GENERO Y DIVERSIDAD
30/07
Violencia de género: impulsan la Ley Bety Quispe
Se trata de una iniciativa que busca crear la figura de promotoras y promotores territoriales de género y diversidad, como parte de los equipos de los Centros Integrales de la Mujer (CIM). La autora es la presidenta de la Comisión de Mujer de la Legislatura porteña, Laura Velasco.
El texto de la iniciativa define a un promotor o promotora territorial de géneros y diversidad, como la persona de la comunidad que se forma para promover los derechos de las mujeres y personas LGBTI+, así como la participación y organización popular desde la perspectiva de género y derechos humanos. A su vez, incorpora esta figura a los equipos territoriales que funcionan en cada uno de los Centros Integrales de la Mujer que hay en la ciudad, con las mismas condiciones laborales que el resto de los trabajadores de los CIM.

La impulsora de la iniciativa, Laura Velasco, “la violencia de género es la pandemia dentro de la pandemia y atraviesa a todas las mujeres, cis, trans y travestis, cualquiera sea la clase social a la que pertenezca. Sin embargo, las personas que provienen de los sectores de más vulnerables son las más castigadas ante la falta de recursos que les permita salir de estas situaciones de violencia”.
 
Entre sus principales funciones están facilitar el acceso a la información en materia de prevención, promoción y asesoramiento sobre derechos y herramientas para hacer frente a situaciones de violencia, de manera articulada con instituciones del Estado, organizaciones no gubernamentales, instituciones comunitarias y barriales, como de los programas y servicios relacionados con temas de violencia doméstica, derechos sexuales, reproductivos y no reproductivos; así como el relevamiento, registro, producción, sistematización y análisis de los datos en materia de violencia y desigualdad por razones de género de la comunidad.
 
Además, busca mejorar el sistema de asistencia a las víctimas; fortalecer la promoción comunitaria y territorial en materia de género y diversidad; garantizar la formación continua de los y las promotoras, promover acciones contra la discriminación por razón de género;  además de impulsar la implementación de Ley de Igualdad real de Oportunidades y de Trato entre mujeres y varones (N° 474); promover la Ley Nacional de Identidad de Género (N° 26.743) y los derechos de las personas trans y articular con instituciones educativas la implementación de la ley de Educación Sexual Integral (Nº Ley 2.110).
 
En el mismo sentido, pretende promover acciones para la equidad en materia de géneros, a través de distintas charlas, talleres, promoción de derechos por la igualdad real de oportunidades y de trato entre varones y mujeres, entendiendo que el abordaje territorial favorecería la detección y asistencia temprana a muchas mujeres y diversidades en situación de violencia.
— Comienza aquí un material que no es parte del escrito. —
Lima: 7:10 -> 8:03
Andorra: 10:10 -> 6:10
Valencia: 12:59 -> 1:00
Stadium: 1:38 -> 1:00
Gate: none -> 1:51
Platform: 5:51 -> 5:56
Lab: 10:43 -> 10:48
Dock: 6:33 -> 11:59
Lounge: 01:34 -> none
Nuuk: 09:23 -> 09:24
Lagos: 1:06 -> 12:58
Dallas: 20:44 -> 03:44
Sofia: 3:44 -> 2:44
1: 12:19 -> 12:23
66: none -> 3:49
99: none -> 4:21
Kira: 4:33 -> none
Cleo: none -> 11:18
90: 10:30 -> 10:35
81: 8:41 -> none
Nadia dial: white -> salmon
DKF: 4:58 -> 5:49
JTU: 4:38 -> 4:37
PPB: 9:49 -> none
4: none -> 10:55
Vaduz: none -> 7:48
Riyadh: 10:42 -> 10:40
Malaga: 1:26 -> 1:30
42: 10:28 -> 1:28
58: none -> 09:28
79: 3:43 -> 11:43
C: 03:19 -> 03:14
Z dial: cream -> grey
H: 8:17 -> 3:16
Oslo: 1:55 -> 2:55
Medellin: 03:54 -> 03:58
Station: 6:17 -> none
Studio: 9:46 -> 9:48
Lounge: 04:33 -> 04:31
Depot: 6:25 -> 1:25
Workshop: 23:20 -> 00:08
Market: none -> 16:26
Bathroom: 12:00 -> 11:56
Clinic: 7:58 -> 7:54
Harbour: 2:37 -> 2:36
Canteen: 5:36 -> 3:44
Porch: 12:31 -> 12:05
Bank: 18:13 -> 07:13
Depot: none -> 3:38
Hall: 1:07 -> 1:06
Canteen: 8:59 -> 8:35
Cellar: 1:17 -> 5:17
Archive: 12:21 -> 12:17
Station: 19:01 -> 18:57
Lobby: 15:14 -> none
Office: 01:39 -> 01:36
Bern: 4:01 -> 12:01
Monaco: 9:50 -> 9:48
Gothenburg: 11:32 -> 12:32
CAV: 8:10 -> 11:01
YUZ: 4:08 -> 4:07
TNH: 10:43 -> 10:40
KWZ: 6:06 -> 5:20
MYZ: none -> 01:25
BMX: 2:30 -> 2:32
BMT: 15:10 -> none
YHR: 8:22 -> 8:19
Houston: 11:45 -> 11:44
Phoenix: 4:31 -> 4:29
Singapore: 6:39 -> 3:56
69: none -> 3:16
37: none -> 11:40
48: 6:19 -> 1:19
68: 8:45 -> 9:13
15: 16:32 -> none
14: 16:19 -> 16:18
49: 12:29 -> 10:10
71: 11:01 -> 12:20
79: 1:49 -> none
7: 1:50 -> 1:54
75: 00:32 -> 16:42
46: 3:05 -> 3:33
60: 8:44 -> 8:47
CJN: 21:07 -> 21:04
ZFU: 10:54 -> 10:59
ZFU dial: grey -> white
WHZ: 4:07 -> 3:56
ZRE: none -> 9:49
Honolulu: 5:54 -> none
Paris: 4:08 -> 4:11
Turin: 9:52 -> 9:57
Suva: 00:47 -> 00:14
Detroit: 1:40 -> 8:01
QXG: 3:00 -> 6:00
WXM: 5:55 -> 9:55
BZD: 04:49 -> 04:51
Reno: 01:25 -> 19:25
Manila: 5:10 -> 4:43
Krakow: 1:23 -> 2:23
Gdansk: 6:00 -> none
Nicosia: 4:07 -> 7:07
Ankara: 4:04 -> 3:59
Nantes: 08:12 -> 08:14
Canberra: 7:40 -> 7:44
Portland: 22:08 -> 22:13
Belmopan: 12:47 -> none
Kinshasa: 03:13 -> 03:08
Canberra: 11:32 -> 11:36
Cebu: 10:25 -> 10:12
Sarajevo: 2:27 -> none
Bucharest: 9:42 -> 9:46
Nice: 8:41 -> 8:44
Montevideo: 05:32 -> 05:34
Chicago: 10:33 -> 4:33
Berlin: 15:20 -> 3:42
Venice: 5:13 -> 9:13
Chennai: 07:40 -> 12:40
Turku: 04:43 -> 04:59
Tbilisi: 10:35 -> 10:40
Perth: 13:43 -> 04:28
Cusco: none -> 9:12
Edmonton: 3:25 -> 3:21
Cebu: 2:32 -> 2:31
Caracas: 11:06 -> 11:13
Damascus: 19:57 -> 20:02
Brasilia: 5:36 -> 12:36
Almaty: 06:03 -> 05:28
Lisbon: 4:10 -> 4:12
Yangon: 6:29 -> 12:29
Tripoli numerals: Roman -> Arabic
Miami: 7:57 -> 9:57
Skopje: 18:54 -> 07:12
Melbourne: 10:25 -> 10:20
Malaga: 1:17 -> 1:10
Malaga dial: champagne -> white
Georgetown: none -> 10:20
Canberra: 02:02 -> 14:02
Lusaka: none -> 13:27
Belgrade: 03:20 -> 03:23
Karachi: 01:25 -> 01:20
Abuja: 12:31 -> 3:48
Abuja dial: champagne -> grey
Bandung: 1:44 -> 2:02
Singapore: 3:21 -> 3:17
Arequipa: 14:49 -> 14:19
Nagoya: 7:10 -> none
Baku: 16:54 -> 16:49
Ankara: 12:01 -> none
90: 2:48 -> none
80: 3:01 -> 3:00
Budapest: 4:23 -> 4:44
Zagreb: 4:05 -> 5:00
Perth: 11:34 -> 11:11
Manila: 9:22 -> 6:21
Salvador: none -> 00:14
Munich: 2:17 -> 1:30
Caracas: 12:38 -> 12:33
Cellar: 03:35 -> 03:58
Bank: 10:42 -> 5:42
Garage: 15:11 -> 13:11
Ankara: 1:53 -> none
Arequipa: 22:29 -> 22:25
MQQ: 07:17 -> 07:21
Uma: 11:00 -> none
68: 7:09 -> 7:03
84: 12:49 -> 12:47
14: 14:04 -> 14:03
El eje principal se orienta a reflexionar acerca de la construcción social, histórica y política de los roles y los estereotipos de género en el marco de sociedades patriarcales y el modo en que se reproducen las relaciones desiguales de poder basadas en una lógica binaria y heteronormativa.

Según el Observatorio de las Violencias de Género “Ahora Que Sí Nos Ven”, en Argentina entre el 1 de enero y el 30 de junio de este año, hubo 162 femicidios (1 cada 27 horas), de los cuales 81 se produjeron durante el aislamiento social, preventivo y obligatorio. El 69% fueron cometidos por parejas o ex parejas y el 70% ocurrió en la vivienda de la víctima. Del total, 33 mujeres habían realizado al menos una denuncia y 11 tenían medidas de protección judicial.
 
En este sentido, el proyecto intenta mejorar el sistema de atención y asistencia a las víctimas de violencia de género a través del desarrollo de mecanismos de participación comunitaria que respondan a las necesidades de la población, además de brindar herramientas y recursos para la formación y capacitación continua de promotoras y promotores.
 
“A su vez, busca otorgar el merecido reconocimiento al trabajo territorial que actualmente se realiza mediante la organización social y popular, a través de las promotoras y promotores territoriales que son quienes conocen como nadie las realidades de cada uno de los barrios y día a día ponen el cuerpo para brindar soluciones, asistencia y contención a quienes atraviesan situaciones de violencia por motivos de género y alzan la voz en contra de las desigualdades”, explicó la legisladora.
 
“Y es por eso que esta propuesta lleva como estandarte a la compañera Bety Quispe, una  enorme militante popular que falleció durante la pandemia, promotora de género e integrante de la Red de organizaciones y docentes de Bajo Flores. Se formó, comprometió y trabajó todos los días en los barrios por el acceso a los derechos de niñas, adolescentes, mujeres y personas LGTBI+, por Barrios Libres de Discriminación y Violencia de Género”, finalizó.